Saturday, February 20, 2016

Grandstanding Over The Tourist Tax Vote

Just any old week in tourism. SNAFU. Situation normal, all ... you know the rest. I feel that my assertions that the tourist tax is solely a political tax are totally vindicated. The politics have moved on from the ideology of its introduction to the ideologies of the squawking that has emanated from the political parties this week. It has been pathetic.

There was, so it seemed, just a possibility that the amendment motion to the tourist tax bill led by the Partido Popular, with Ciudadanos (C's) hanging on to their coat tails, might have been passed. Had it been, then the bill would at the very least have needed to have been redrafted, thus removing any possibility of the tax being introduced this summer. The possibility, in truth, was just grandstanding. The key party in the vote wasn't Podemos, it was El Pi. Had Jaume Font's party (three parliamentary deputies) voted with the PP and the C's, then there would have been a majority of one and the tax bill would have been booted out. This didn't happen because El Pi is, with some reservations, in favour of the tax but also because had it supported the motion, Podemos would have rescued the government and found two sacrificial lamb deputies to vote against the amendment rather than abstain. Font concluded that El Pi may as well abstain. He was surely right in his conclusion.

That is how these things work, though Podemos would no doubt deny that this would have been the outcome. But much as it has differences with the government, it could not let the bill die. Podemos needed it to fight another day, because Podemos knows best and will look, by hook or by crook, to eventually get its way.

But what were they actually squabbling about? Principally, but by no means exclusively, it was to do with a geographical allocation of revenue from the tax. On the face of it, this proposal from Podemos (and actually supported by the PP) has some merit. A major problem with it, though, has nothing directly to do with the tax. It has instead to do with the system of regional financing through national government, a system that the Balearic government has been railing against ever since it became a government. The inherent unfairness of this system is that regions with greater tax-raising capacities (such as the Balearics) effectively subsidise poorer regions. Under the tourist tax distribution proposal by Podemos, a similar situation would obtain, with tourist areas of the Balearics with greater tax-raising capacity paying for those with lesser capacity. This is one reason why the government finds it hard to go along with the proposal. It would be hypocritical for it do so.

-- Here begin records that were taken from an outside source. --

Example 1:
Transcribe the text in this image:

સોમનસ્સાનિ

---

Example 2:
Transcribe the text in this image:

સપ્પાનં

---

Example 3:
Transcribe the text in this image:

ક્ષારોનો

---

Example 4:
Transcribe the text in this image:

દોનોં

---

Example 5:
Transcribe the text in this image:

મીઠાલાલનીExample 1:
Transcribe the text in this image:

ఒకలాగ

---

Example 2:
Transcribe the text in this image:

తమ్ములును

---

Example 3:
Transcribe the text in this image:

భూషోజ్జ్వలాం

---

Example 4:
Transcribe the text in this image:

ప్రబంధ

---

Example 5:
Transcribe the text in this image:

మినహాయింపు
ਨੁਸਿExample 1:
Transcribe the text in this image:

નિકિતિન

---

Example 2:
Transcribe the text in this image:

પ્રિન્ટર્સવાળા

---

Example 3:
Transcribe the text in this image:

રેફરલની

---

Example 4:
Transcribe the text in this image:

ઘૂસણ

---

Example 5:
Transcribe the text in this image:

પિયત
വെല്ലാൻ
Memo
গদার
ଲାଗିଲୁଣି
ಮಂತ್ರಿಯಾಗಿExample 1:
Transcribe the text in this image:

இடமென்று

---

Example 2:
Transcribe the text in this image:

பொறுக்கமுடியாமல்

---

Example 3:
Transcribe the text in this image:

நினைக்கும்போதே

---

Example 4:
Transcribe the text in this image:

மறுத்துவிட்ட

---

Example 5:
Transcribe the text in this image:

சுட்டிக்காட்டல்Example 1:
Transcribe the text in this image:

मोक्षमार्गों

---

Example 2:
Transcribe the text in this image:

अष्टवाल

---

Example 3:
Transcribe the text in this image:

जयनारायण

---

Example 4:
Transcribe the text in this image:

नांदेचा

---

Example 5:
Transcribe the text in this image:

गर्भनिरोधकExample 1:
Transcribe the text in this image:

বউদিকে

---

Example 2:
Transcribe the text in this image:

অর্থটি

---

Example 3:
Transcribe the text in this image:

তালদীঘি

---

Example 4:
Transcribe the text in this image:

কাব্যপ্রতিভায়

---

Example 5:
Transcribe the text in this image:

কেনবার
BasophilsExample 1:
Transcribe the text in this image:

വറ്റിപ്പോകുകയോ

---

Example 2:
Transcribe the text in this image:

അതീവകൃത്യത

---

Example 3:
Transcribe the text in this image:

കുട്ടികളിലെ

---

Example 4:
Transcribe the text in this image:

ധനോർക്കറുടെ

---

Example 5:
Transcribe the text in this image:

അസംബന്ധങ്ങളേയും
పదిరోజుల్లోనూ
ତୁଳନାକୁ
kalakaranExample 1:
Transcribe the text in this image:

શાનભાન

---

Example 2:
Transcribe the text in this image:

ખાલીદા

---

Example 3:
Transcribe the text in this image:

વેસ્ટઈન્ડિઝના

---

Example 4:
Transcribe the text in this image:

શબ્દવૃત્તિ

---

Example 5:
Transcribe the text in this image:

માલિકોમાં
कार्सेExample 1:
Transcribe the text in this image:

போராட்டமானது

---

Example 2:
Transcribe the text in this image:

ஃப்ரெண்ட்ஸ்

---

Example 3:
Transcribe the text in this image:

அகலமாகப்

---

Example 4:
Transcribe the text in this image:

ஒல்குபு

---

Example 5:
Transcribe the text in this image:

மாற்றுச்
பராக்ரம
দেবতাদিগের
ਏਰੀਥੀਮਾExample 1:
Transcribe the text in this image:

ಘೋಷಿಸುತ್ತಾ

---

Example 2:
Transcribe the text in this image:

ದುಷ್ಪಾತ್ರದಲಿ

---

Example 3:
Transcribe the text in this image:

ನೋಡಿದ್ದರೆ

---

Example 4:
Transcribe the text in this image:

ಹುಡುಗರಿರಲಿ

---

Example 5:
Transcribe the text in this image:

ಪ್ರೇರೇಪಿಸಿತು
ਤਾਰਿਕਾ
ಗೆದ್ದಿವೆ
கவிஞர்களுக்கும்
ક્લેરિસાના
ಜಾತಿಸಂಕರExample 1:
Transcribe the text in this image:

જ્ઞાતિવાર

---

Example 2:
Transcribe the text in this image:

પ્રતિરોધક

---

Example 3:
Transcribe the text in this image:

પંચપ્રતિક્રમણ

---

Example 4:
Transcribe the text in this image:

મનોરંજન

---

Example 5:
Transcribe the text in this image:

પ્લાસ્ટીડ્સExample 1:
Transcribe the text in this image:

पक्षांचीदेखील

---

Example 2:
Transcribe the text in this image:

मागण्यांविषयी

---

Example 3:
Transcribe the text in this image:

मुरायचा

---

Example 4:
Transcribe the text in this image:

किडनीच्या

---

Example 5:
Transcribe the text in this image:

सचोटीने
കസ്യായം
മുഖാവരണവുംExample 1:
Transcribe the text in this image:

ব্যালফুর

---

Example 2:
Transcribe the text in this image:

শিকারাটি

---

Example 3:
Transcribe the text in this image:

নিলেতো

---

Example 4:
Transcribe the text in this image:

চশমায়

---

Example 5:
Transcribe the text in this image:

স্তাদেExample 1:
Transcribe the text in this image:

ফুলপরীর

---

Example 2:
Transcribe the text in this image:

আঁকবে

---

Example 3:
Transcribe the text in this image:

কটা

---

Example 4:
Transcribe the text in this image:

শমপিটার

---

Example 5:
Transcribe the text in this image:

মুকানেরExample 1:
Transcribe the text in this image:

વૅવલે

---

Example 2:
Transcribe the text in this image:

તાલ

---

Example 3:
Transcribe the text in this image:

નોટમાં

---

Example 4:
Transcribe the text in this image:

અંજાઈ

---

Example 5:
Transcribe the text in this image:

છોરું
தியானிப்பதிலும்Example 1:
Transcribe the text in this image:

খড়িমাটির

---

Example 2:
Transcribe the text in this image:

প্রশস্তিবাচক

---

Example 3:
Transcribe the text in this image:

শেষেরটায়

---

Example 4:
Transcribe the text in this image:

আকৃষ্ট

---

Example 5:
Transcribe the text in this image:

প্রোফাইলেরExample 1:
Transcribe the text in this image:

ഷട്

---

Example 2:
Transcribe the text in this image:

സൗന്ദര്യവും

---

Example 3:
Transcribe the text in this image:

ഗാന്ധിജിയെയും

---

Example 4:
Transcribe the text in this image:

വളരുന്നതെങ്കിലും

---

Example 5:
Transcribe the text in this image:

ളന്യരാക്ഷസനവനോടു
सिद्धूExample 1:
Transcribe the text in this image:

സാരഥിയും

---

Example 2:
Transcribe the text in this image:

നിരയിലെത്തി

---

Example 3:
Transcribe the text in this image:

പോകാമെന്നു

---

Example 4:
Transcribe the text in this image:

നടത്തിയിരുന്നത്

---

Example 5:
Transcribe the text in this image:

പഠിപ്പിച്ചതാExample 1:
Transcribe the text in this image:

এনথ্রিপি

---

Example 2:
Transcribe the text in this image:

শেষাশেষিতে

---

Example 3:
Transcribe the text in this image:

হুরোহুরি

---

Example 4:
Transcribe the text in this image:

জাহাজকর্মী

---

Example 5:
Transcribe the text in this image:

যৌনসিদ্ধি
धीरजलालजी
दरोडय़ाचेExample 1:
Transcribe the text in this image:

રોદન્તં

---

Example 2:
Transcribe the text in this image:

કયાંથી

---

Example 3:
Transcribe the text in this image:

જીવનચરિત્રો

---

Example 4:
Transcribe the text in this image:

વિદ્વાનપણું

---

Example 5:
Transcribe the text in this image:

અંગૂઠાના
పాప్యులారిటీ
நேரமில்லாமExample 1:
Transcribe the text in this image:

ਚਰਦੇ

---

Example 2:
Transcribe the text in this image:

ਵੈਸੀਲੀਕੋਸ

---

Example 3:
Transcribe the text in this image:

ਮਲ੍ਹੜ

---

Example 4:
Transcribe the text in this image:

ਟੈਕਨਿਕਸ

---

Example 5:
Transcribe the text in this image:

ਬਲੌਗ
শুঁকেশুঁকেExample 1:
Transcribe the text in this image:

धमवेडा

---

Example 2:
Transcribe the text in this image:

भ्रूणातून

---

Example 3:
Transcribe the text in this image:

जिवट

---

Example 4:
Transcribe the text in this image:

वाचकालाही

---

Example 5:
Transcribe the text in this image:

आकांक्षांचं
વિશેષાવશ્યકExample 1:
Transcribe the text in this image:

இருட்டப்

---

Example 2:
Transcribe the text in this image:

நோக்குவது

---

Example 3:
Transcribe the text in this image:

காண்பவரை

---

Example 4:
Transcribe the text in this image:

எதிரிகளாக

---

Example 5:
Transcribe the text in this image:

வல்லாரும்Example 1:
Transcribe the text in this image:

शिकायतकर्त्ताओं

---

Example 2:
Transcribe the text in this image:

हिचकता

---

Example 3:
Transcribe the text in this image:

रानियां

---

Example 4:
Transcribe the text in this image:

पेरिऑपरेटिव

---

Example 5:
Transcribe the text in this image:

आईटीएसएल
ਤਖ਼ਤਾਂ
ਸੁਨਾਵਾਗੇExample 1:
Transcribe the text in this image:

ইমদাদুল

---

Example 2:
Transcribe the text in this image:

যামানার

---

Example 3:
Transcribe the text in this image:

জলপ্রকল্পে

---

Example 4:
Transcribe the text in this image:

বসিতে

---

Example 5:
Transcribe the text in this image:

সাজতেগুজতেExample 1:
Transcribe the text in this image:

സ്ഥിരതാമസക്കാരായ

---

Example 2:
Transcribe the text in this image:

There was also, however, the political clash within a clash. The arguments were as much about Podemos versus Més as they were Podemos versus PSOE and Més (i.e. the government). The real anger that surfaced in parliament was coming from Més. But why? Two reasons. One is that Més is a party that prides itself on its eco-credentials. These have been exposed by the tax bill, though, as the revenue is due to be used for various purposes, only one of them being the environment. Podemos, by insisting that the tax should be a genuine "eco-tax" for the environment alone, has thus taken the Més environmental moral high ground, and Més doesn't like it. There is also the fact that the tax is very much a Més baby and one of Biel Barceló's in particular. Why do you think he was so keen to get the tourism portfolio in this government? The tourist tax; that's why. Regardless of what might be said about the agreements for government signed up to by PSOE, Més and Podemos, there is still the potential for battles over one or the other's territory. Més has not taken kindly to the attempt by Podemos to usurp its domain.

It's all about the politics. Pure and simple.